## Record extracts:
=== Begin Enclosure ===

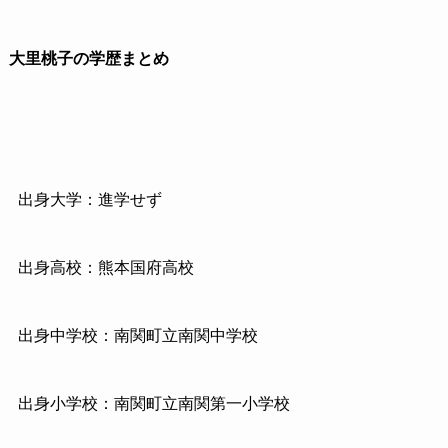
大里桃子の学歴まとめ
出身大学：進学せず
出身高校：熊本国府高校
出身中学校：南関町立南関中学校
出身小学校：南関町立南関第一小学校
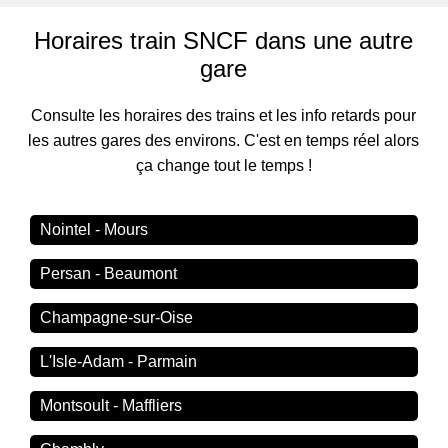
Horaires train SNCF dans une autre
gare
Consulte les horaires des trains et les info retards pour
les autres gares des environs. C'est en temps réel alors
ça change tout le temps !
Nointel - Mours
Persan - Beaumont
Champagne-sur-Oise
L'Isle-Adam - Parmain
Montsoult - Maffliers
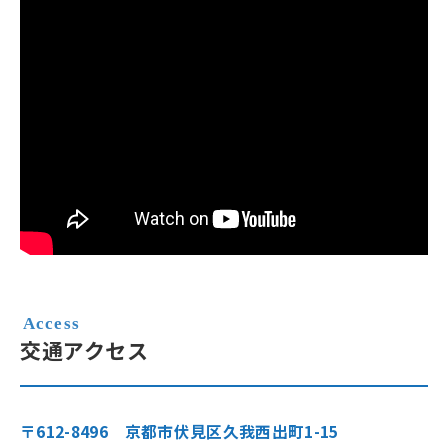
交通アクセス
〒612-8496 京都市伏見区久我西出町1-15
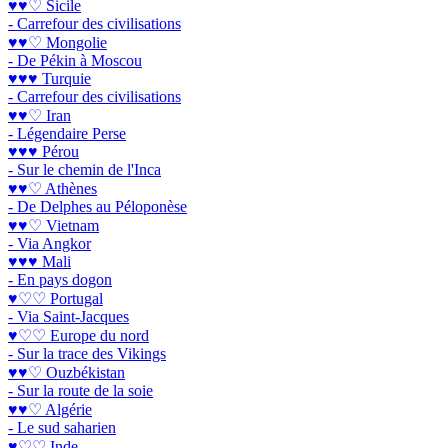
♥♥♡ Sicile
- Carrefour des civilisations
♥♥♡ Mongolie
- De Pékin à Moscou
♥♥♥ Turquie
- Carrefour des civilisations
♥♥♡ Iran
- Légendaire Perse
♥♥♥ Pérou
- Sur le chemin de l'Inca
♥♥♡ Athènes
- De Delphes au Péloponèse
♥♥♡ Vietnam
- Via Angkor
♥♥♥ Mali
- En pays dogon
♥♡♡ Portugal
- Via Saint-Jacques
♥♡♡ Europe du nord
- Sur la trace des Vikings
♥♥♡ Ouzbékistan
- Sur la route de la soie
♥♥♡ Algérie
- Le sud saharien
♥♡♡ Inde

=== End Enclosure ===

What lines of the listing contain the word "temps"? Copy them all.

## Your solution:
les autres gares des environs. C'est en temps réel alors
ça change tout le temps !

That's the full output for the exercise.